**WORK REQUIRED**
This calls for a word-for-word copy of all the data, with each picture removed.

*** Opening DATA EXTRACT ***

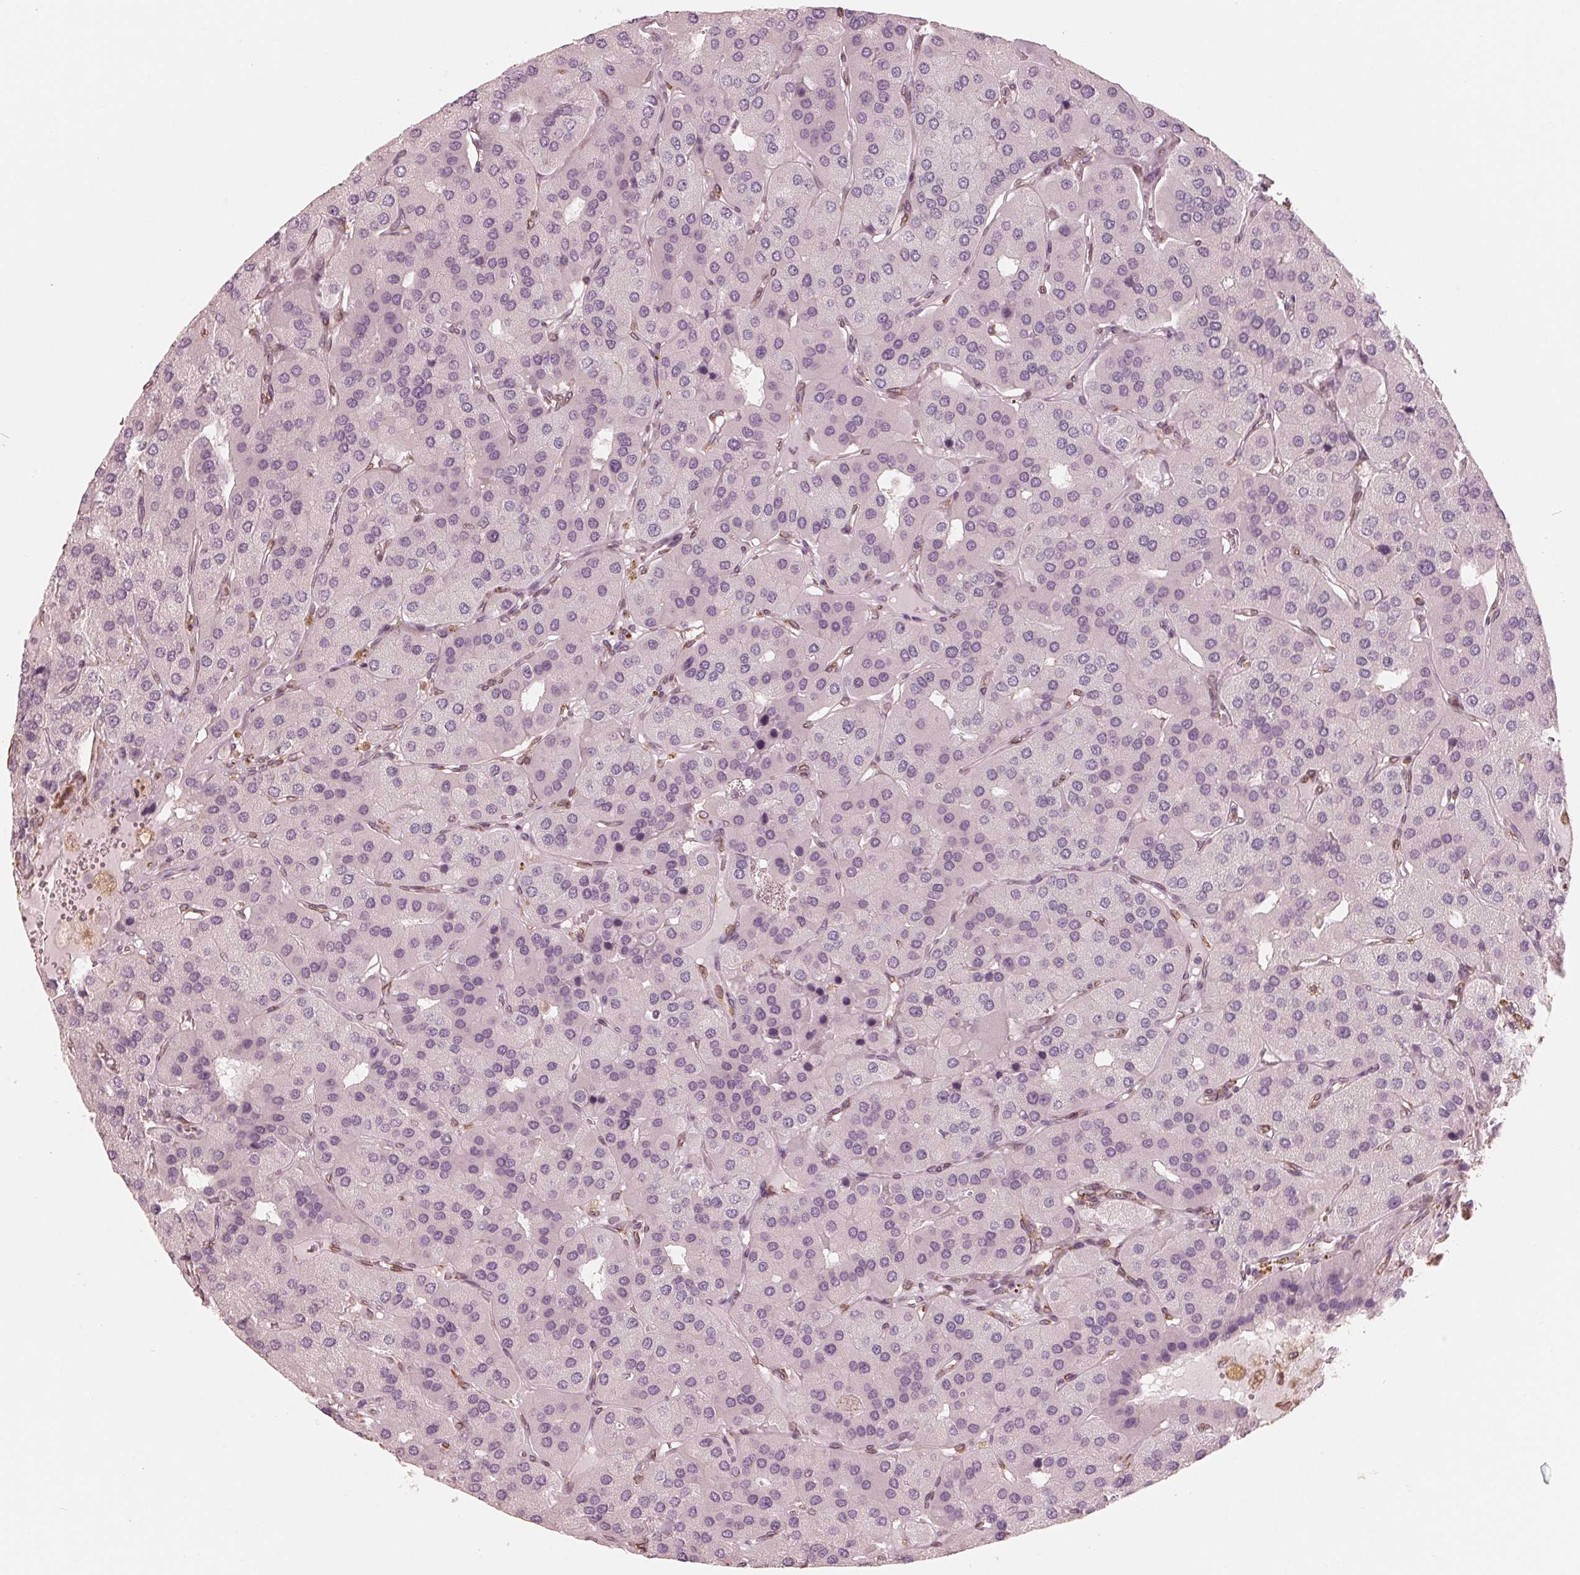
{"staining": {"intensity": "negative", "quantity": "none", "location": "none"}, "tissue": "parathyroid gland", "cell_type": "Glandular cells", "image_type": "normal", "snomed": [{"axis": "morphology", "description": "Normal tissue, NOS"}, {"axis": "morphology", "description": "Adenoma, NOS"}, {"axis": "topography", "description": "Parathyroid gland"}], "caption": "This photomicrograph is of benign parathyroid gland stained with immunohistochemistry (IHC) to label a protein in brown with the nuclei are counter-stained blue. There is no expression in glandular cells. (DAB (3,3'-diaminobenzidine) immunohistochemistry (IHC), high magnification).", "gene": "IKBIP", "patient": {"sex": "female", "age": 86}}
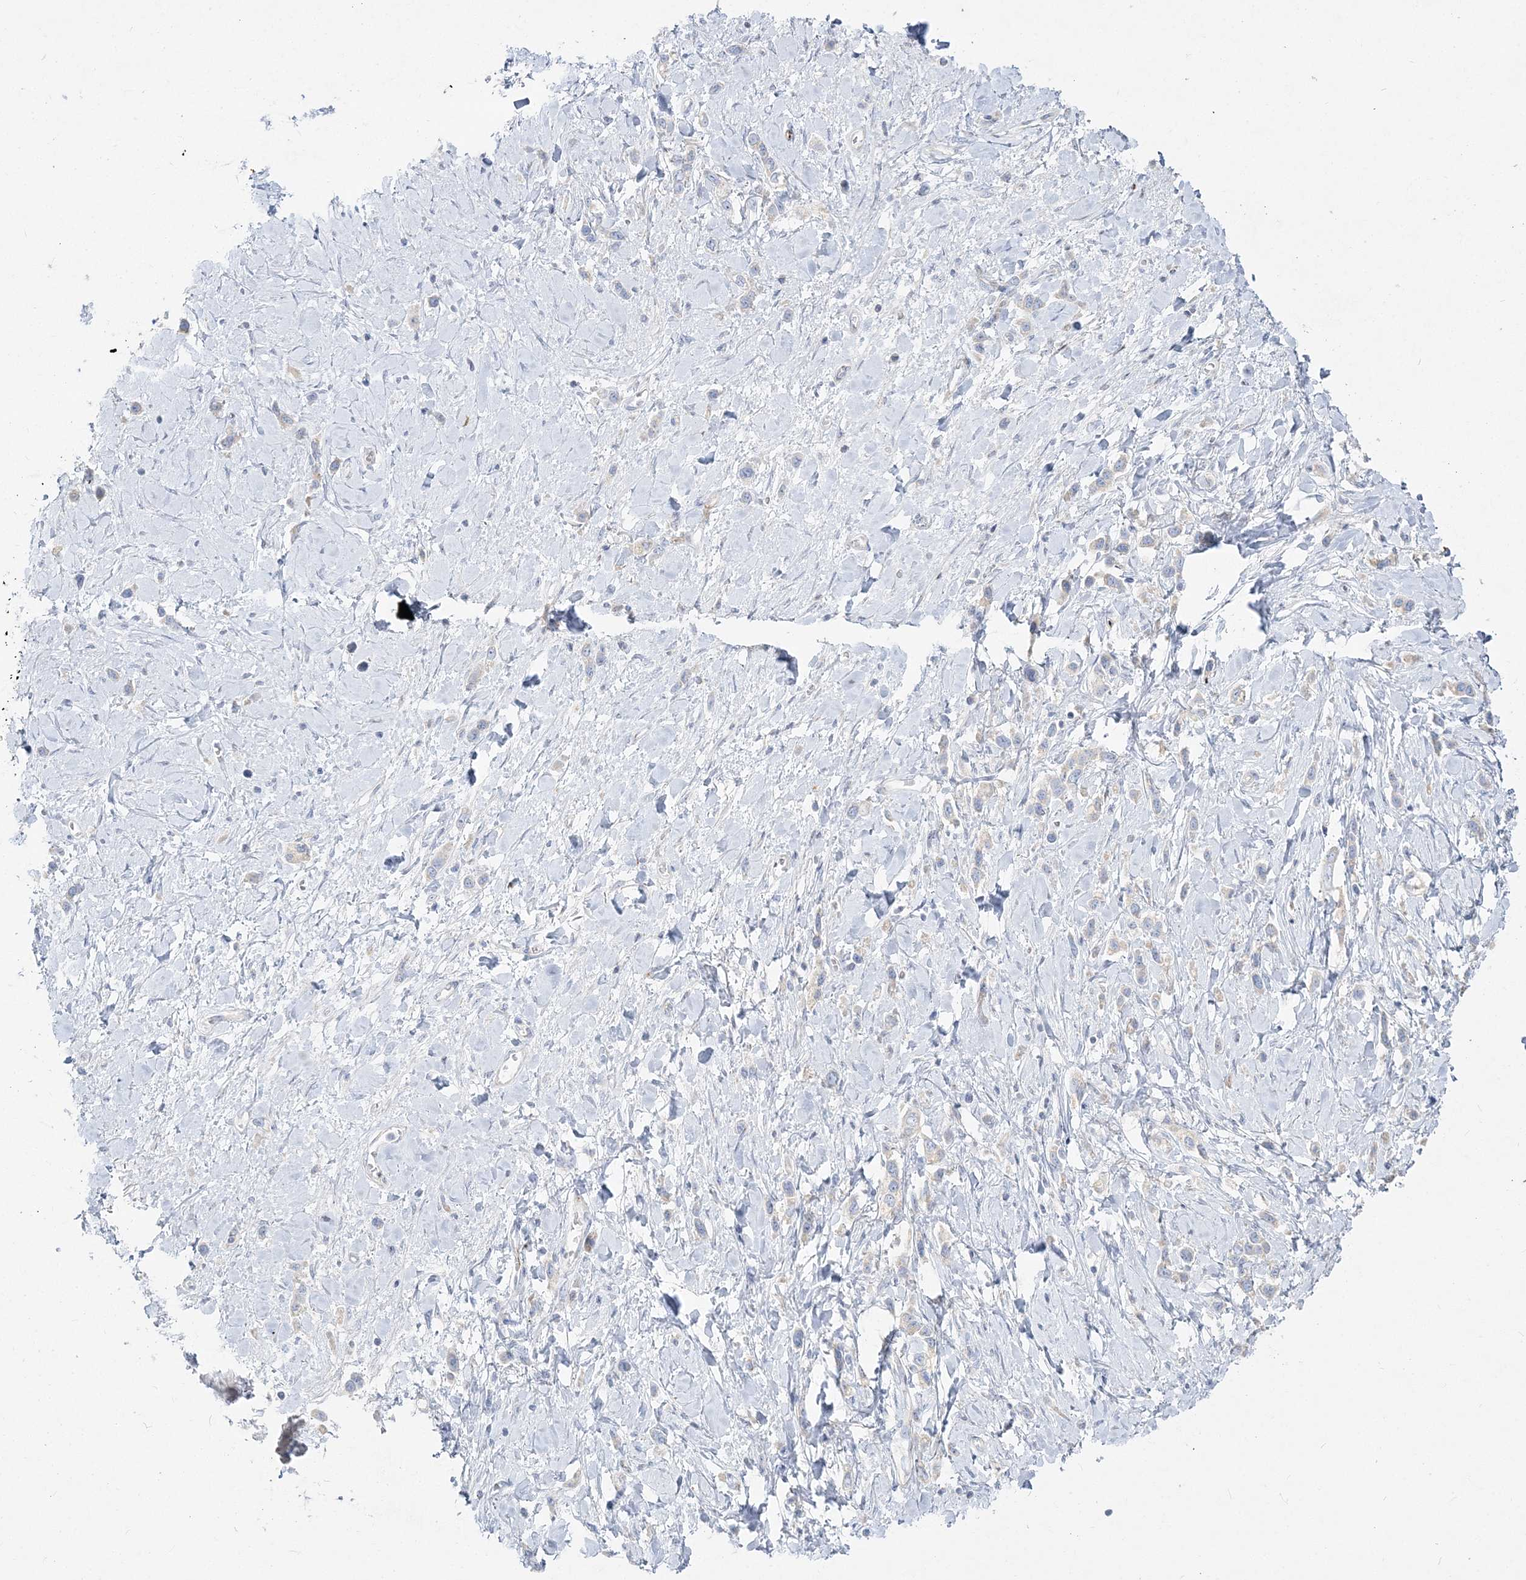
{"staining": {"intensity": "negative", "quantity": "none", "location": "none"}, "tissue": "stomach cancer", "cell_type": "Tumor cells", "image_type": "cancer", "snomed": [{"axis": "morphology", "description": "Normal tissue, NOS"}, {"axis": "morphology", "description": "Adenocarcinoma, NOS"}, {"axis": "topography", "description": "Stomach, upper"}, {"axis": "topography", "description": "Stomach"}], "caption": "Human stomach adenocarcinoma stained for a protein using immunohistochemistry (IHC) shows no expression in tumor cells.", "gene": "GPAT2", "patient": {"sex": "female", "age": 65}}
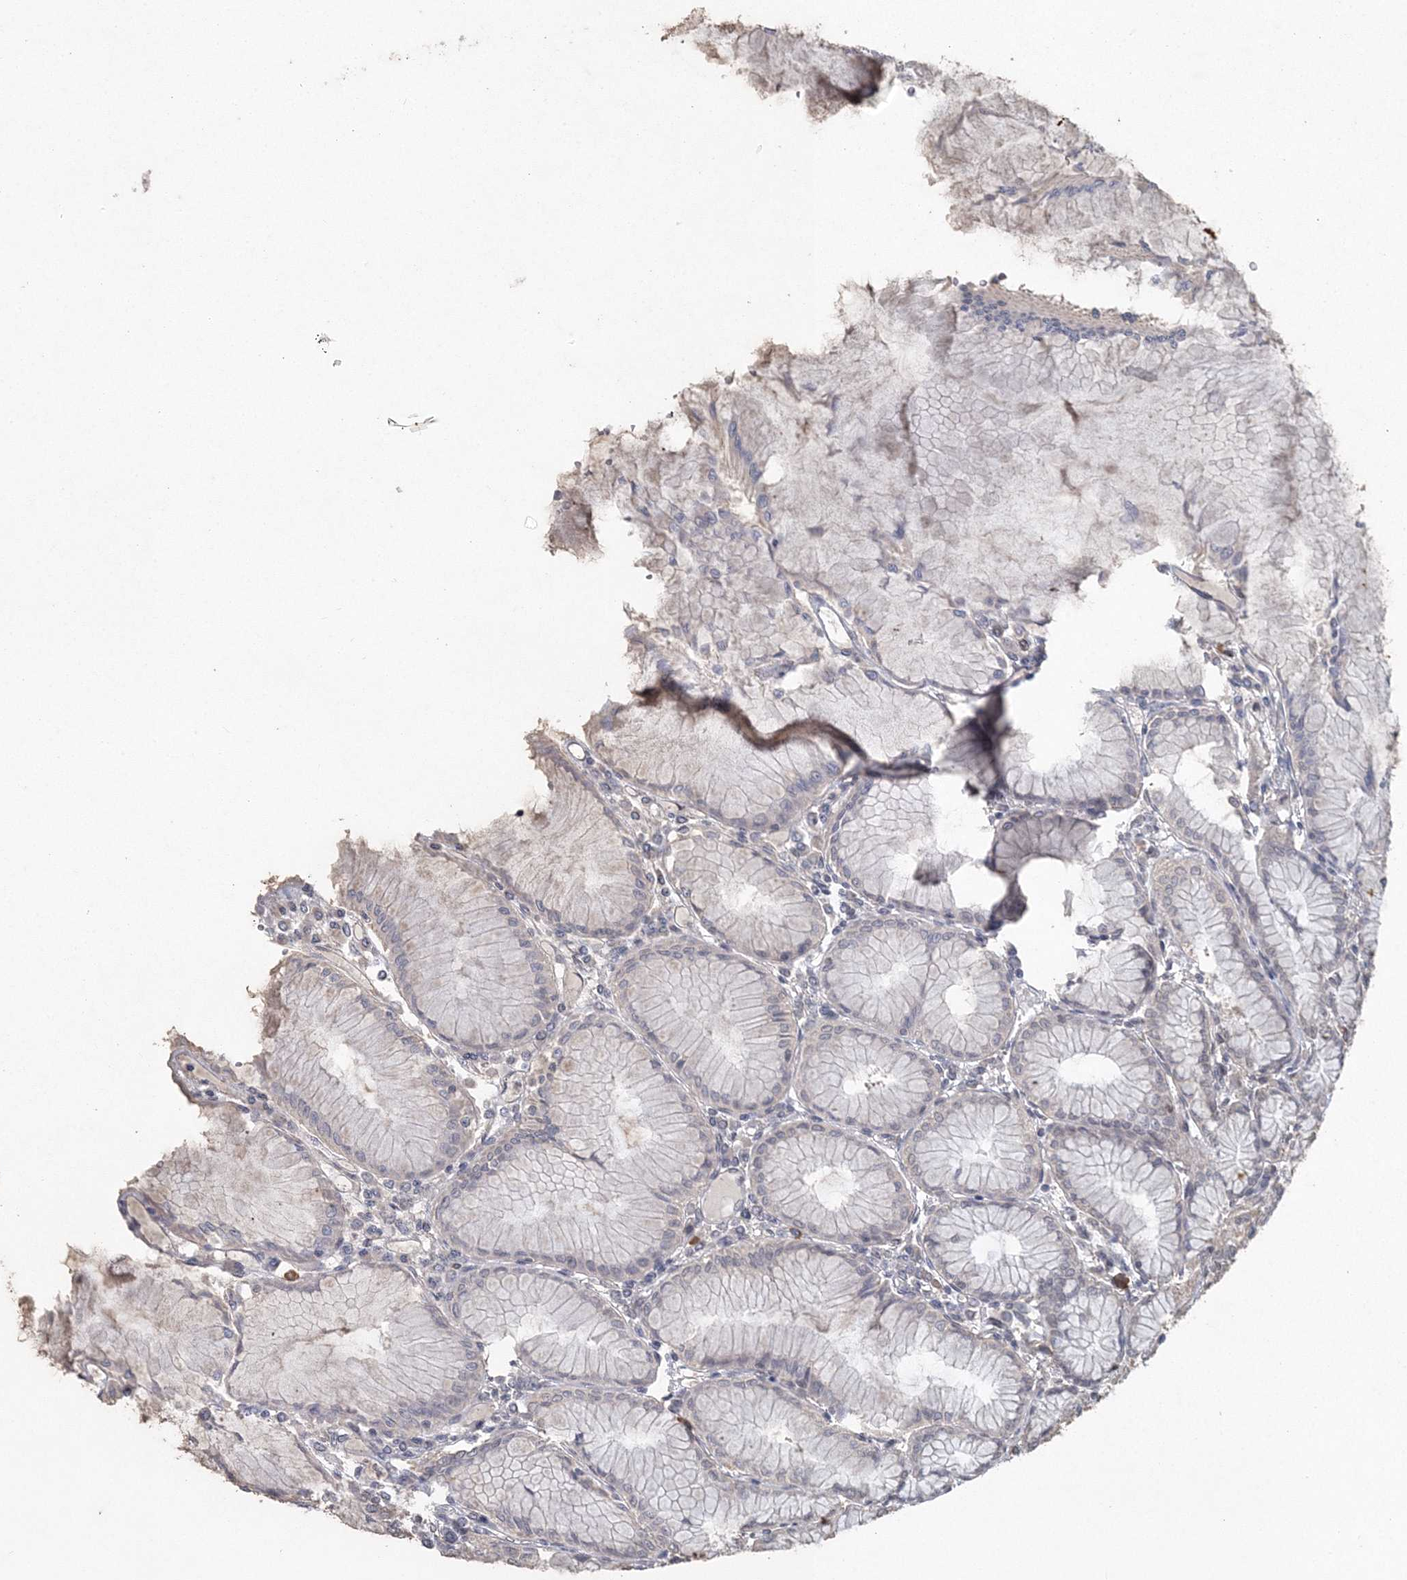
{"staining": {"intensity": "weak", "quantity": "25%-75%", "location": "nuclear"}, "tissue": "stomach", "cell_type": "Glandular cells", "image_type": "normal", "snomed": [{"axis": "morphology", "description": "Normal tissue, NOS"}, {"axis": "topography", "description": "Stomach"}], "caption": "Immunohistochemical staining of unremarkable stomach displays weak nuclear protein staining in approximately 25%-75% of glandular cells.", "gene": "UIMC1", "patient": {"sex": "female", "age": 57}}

*** Closing DATA EXTRACT ***

**SOLUTION FOR THIS PROBLEM**
{"staining": {"intensity": "negative", "quantity": "none", "location": "none"}, "tissue": "parathyroid gland", "cell_type": "Glandular cells", "image_type": "normal", "snomed": [{"axis": "morphology", "description": "Normal tissue, NOS"}, {"axis": "morphology", "description": "Adenoma, NOS"}, {"axis": "topography", "description": "Parathyroid gland"}], "caption": "This photomicrograph is of benign parathyroid gland stained with immunohistochemistry (IHC) to label a protein in brown with the nuclei are counter-stained blue. There is no expression in glandular cells. (DAB (3,3'-diaminobenzidine) immunohistochemistry (IHC), high magnification).", "gene": "IKBIP", "patient": {"sex": "female", "age": 86}}
{"staining": {"intensity": "negative", "quantity": "none", "location": "none"}, "tissue": "stomach cancer", "cell_type": "Tumor cells", "image_type": "cancer", "snomed": [{"axis": "morphology", "description": "Normal tissue, NOS"}, {"axis": "morphology", "description": "Adenocarcinoma, NOS"}, {"axis": "topography", "description": "Stomach, upper"}, {"axis": "topography", "description": "Stomach"}], "caption": "Human stomach adenocarcinoma stained for a protein using immunohistochemistry (IHC) shows no expression in tumor cells.", "gene": "GPAT2", "patient": {"sex": "female", "age": 65}}
{"staining": {"intensity": "weak", "quantity": "25%-75%", "location": "nuclear"}, "tissue": "stomach", "cell_type": "Glandular cells", "image_type": "normal", "snomed": [{"axis": "morphology", "description": "Normal tissue, NOS"}, {"axis": "topography", "description": "Stomach"}], "caption": "Immunohistochemical staining of unremarkable stomach displays weak nuclear protein staining in approximately 25%-75% of glandular cells.", "gene": "UIMC1", "patient": {"sex": "female", "age": 57}}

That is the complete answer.